Apresentado pelo deputado Onyx Lorenzoni (DEM-RS) em 21 de outubro de 2009, o requerimento que criou a CPMI do MST
assim definia seus objetivos: "apurar as causas, condições e
responsabilidades relacionadas a desvios e irregularidades verificados
em convênios e contratos firmados entre a União e organizações ou
entidades de reforma e desenvolvimento agrários, investigar o
financiamento clandestino, evasão de recursos para invasão de terras,
analisar e diagnosticar a estrutura fundiária agrária brasileira e, em
especial, a promoção e execução da reforma agrária".
Ao longo das 13 reuniões oficiais,
foram ouvidas dezenas de pessoas – de integrantes de entidades e
associações que desenvolvem atividades no meio rural a membros das mais
diversas pastas do Executivo federal, passando por especialistas na
questão agrária.

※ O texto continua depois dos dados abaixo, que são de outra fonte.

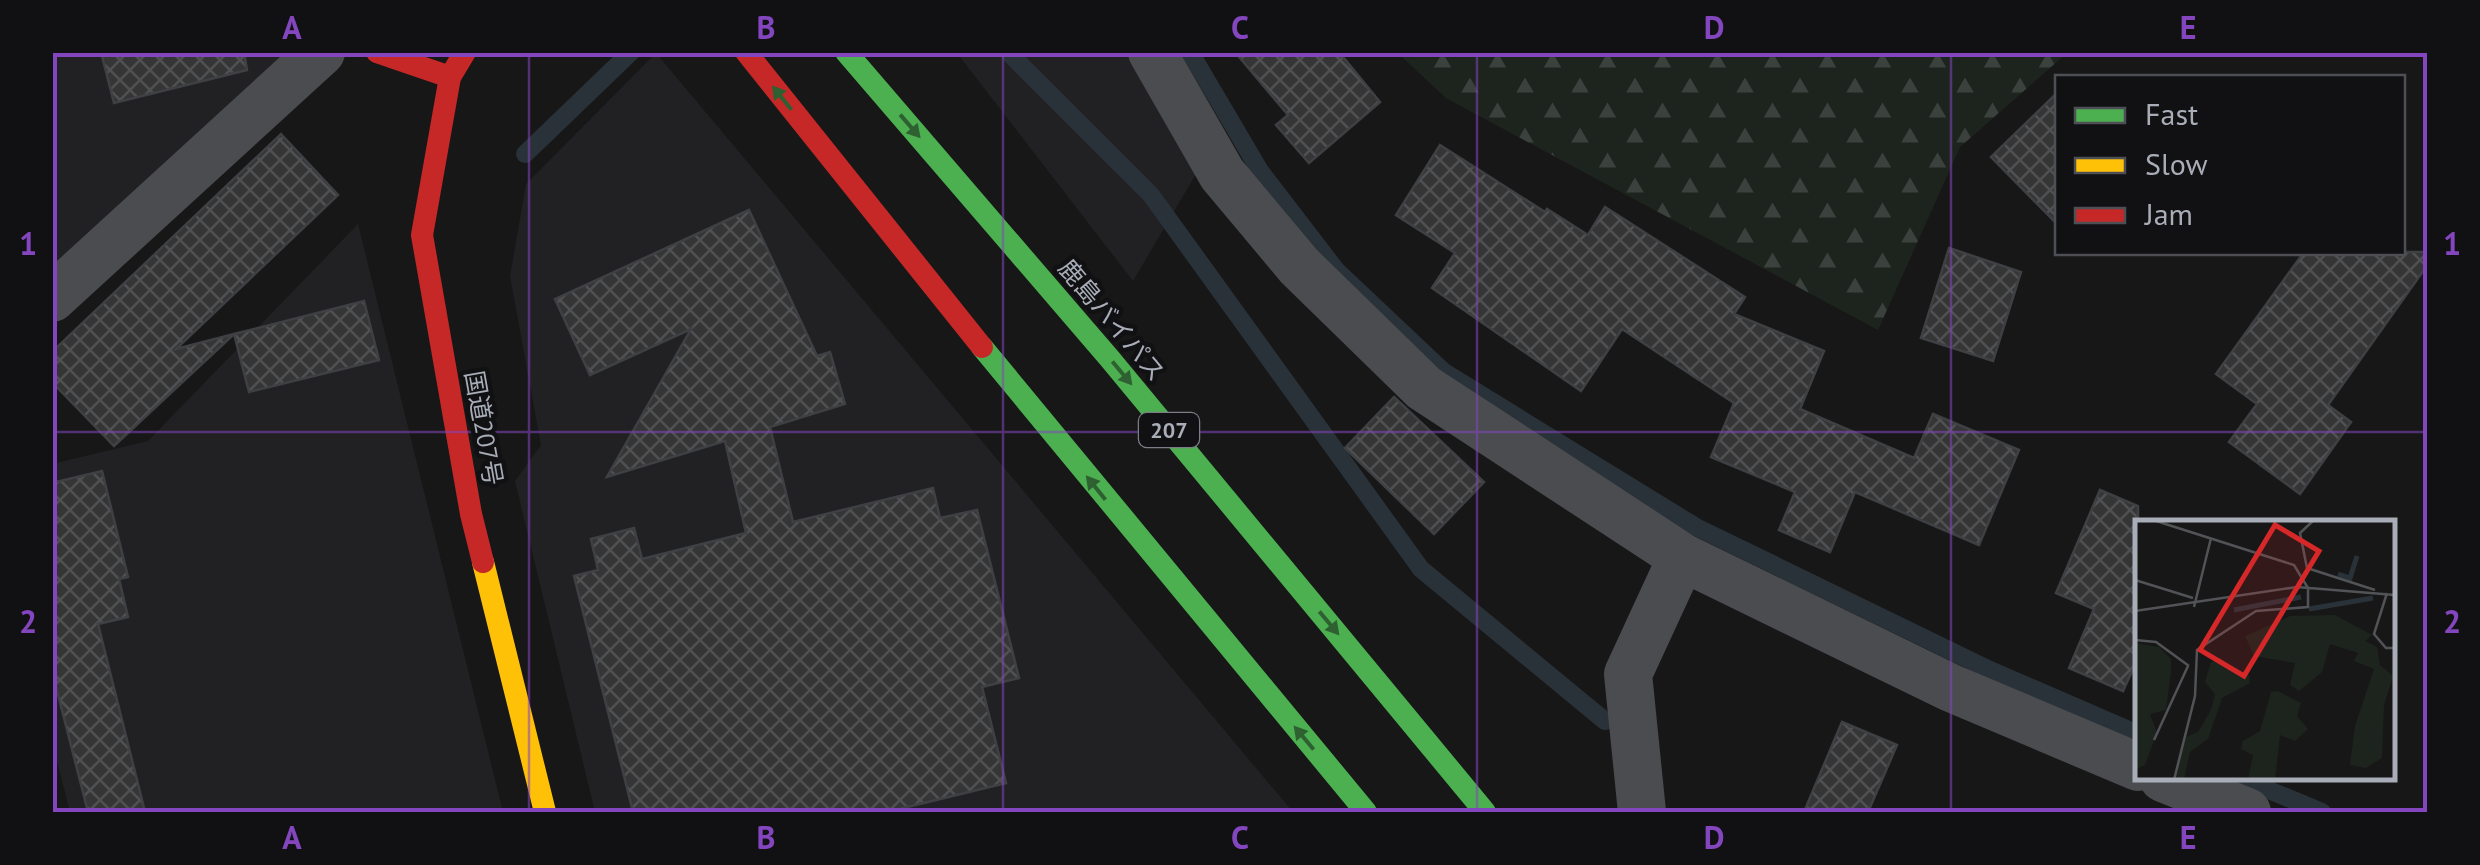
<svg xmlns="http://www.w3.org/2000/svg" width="2480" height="865" font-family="'PT Sans','Noto Sans JP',sans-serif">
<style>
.built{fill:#212123}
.forest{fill:url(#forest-firs)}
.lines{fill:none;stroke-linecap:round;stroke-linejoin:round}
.stream{stroke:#2a3239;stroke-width:18}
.building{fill:url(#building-cross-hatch);stroke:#3f4043;stroke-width:2.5}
.street{stroke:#4b4c50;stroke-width:48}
.fast{stroke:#4caf50;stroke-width:22}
.slow{stroke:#ffc107;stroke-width:22}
.jam{stroke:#c62828;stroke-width:22}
.oneway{fill:#2e6032}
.grid{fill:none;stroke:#8446be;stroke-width:2.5;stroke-opacity:0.55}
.labels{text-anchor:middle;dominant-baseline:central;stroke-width:9;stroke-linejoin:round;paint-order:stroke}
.shield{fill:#111113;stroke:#7b7e86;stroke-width:2.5}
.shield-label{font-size:22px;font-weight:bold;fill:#a8adb8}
.street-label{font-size:25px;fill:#a8adb8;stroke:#111113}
.inset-river{fill:none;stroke:#2a3239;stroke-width:5}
.inset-road{fill:none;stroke:#515357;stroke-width:2.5}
.view{fill:#d62828;fill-opacity:0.15;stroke:#d62828;stroke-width:5}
.inset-edge{fill:none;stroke:#a8adb8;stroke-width:5}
.neatline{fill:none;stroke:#8446be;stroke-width:4}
.grid-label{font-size:32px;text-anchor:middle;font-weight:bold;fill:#8446be}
</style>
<defs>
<pattern id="forest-firs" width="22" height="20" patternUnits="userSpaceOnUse" patternTransform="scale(2.5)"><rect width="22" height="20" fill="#1d241e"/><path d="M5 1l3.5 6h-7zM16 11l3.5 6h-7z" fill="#3b413d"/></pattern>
<pattern id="building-cross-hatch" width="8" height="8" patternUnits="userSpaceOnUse" patternTransform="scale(2.5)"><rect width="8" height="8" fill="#353536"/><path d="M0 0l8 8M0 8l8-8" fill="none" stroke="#4f5051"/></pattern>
</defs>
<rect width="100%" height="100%" fill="#171717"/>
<g class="built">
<polygon points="53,53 288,53 53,273"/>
<polygon points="656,53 1293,812 595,812 515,481 541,445 510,276 526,184"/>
<polygon points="957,53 1134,53 1199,169 1133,281"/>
<polygon points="358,224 503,812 70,812 53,746 52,464 148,441"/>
</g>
<polygon class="forest" points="1398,53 2067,53 1960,147 1878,330 1446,98"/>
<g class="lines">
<g class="stream">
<polyline points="1008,52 1151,195 1421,569 1605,721"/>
<polyline points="1190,52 1260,171 1336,270 1444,372 1696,527 1990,670 2138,734"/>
<polyline points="525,154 631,52"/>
<polyline points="2240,778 2322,812"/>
</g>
</g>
<g class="building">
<polygon points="101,52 244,52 247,70 114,103"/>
<polygon points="1235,52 1339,52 1380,102 1309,163 1276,125 1288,115"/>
<polygon points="2058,92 2058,225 1991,157"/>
<polygon points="281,134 338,195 176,349 234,334 114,446 52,382 52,352"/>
<polygon points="1440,145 1545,212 1547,209 1588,235 1605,207 1745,297 1734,314 1824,351 1800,409 1914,458 1933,414 2019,450 1979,545 1855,492 1830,552 1779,530 1795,492 1711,457 1734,403 1622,329 1581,391 1432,288 1455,253 1396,215"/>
<polygon points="749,210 817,356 830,352 845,404 770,427 793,522 933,488 940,518 977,510 1019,678 982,687 1006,783 887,812 633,812 574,576 598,570 591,539 634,528 642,559 746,533 725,441 607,477 691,329 590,375 555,299"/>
<polygon points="1949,248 2021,272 1993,361 1921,338"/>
<polygon points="2304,252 2428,252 2428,264 2328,405 2351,422 2300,494 2229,442 2257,404 2216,374"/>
<polygon points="364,301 379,360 249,392 234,334"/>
<polygon points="1394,397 1484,482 1434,534 1345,448"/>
<polygon points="102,471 128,577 119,579 128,617 98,624 145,812 88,812 52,671 52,483"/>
<polygon points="2100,490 2138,506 2138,658 2123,691 2069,668 2094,609 2056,593"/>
<polygon points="1842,722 1897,745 1868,812 1804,812"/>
</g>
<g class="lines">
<g class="street">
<polyline points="1152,52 1222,174 1299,266 1424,388 1682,557 1951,688 2138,767"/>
<polyline points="52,298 321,52"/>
<polyline points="2163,778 2247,812"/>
<polyline points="1642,812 1628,674 1682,557"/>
</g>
<g class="fast">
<polyline points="846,52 1110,359 1485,812"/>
<polyline points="982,347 1366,812"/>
</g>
<polyline class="slow" points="483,562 545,812"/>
<g class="jam">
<polyline points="377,52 450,77"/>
<polyline points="465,52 450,77 422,235 471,514 483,562"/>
<polyline points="746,52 982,347"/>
</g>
</g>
<defs><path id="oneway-solid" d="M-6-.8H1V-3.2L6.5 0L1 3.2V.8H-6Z" transform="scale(2.5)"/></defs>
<g class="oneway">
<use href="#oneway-solid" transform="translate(782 98) rotate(-129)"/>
<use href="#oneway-solid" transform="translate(910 126) rotate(49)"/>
<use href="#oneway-solid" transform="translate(1122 373) rotate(50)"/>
<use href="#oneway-solid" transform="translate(1096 488) rotate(-129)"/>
<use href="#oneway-solid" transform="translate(1329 623) rotate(50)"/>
<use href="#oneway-solid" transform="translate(1304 738) rotate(-130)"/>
</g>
<path class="grid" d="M 529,52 L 529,812M 1003,52 L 1003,812M 1477,52 L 1477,812M 1951,52 L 1951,812M 52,432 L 2428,432"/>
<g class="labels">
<rect class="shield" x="1139" y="413" width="60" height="34" rx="8"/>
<g class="shield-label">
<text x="1169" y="430">207</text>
</g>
<g class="street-label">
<text transform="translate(1112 320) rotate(50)">鹿島バイパス</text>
<text transform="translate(484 428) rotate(80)">国道207号</text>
</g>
</g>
<g transform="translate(2135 520)">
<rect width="260" height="260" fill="#171717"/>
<path d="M 86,138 L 104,154 L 113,149 L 115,163 L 87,178 L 73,219 L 55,232 L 49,260 L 40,260 L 51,217 L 63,212 L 76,190 L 80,174 L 70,162 L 76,142 ZM 143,171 L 166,183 L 162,196 L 173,209 L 160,221 L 145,215 L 140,260 L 113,260 L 118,235 L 106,229 L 108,221 L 125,211 L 136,172 Z" fill="#1d241e"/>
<path d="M 200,95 L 237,115 L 230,121 L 242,127 L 245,145 L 258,156 L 249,185 L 247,238 L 231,248 L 215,245 L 220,206 L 239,149 L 219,141 L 223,133 L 195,124 L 187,152 L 164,171 L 155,165 L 160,143 L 119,136 L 110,116 L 155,96 ZM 0,123 L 24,127 L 36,139 L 36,152 L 31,190 L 15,194 L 22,213 L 10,245 L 0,250 Z" fill="#1d241e"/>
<path class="inset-river" d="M 203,54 L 215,58 L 222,36M 174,89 L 238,78M 99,90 L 166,77"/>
<path class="inset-road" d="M 18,0 L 159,45 L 173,68M 172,48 L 240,70M 172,48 L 165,13 L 179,0M 0,60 L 58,78M 252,73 L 239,114 L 251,128 L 260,128M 59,87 L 76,18M 0,91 L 162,67 L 260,75M 0,120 L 21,122 L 54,146M 19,220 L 53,146M 39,260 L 60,176 L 62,130 L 121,91 L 173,87 L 173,68"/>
<path class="view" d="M 140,5 L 184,31 L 109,156 L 65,130 Z"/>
<rect width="260" height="260" class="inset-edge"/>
</g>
<rect width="2480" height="865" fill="none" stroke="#111113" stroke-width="110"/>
<rect x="2055" y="75" width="350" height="180" fill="#111113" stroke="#4d4f55" stroke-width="2.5"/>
<rect x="2075" y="108" width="50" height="15" fill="#4caf50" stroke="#4d4f55" stroke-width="2.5"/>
<text x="2145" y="125" font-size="30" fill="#a8adb8">Fast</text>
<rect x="2075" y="158" width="50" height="15" fill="#ffc107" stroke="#4d4f55" stroke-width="2.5"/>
<text x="2145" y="175" font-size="30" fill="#a8adb8">Slow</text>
<rect x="2075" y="208" width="50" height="15" fill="#c62828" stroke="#4d4f55" stroke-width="2.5"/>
<text x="2145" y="225" font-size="30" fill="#a8adb8">Jam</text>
<rect x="55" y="55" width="2370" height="755" class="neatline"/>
<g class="grid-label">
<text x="292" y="39">A</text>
<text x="766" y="39">B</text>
<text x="1240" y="39">C</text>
<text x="1714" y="39">D</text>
<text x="2188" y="39">E</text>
<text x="28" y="255">1</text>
<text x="2452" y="255">1</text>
<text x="28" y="633">2</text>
<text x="2452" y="633">2</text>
<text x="292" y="849">A</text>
<text x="766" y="849">B</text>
<text x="1240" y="849">C</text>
<text x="1714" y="849">D</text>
<text x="2188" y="849">E</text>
</g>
</svg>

Além das oitivas, o processo contou ainda com
apurações paralelas (por meio de requisições de documentos e
informação, por exemplo) que constam do plano de trabalho previamente aprovado pela comissão presidida pelo senador Almeida Lima (PMDB-SE).
Cumprido o previsto, o deputado federal Jilmar Tatto (PT-SP) apresentou o relatório final
em julho de 2010, no qual frisava a "inexistência de qualquer
irregularidade no fato de as entidades [denunciadas pelos idealizadores
da CPMI] manterem relações e atenderem público vinculado a movimentos
sociais". Restava apenas a votação da peça conclusiva na própria
comissão. Mas os propositores originais pressionaram com a ameaça de um
voto em separado e conseguiram forçar a prorrogação da CPMI por mais
seis meses.
Na ocasião, a secretaria nacional do MST divulgou nota
em que repudiou a manobra e enquadrou a CPMI como uma tentativa
ruralista "para barrar qualquer avanço da reforma agrária, fazer a
criminalização dos movimentos sociais, ocupar espaços na mídia e montar
um palanque para a campanha eleitoral". Enquanto isso, o
vice-presidente da comissão (Onyx) declarava que, se confirmada a
prorrogação dos trabalhos até janeiro de 2011, haveria condições de provar que o governo utilizou dinheiro público para financiar ações do movimento.
Um recurso contra o modo como a CPMI ganhou sobrevida foi apresentado
pelo senador Eduardo Suplicy (PT-SP), mas a sua colega Kátia Abreu
(DEM-TO) tratou de indeferir o pedido na Comissão de Constituição e Justiça (CCJ), já em outubro de 2010.
O
prazo da prorrogação chegou ao fim, no final de janeiro, sem que nada
mais fosse votado ou discutido. Em tempo: a confirmação do encerramento
formal da CPMI do MST surge no bojo do anúncio
da decisão unânime da 3ª Câmara Criminal do Tribunal de Justiça do
Estado de São Paulo (TJ-SP), que determinou o trancamento do processo
instaurado contra integrantes do MST, acusados da prática de crimes
durante a ocupação da Fazenda Santo Henrique/Sucocitrico Cutrale entre
agosto e setembro de 2009, mesma época em que foi articulada a ofensiva
contra os sem-terra que veio a dar origem à comissão.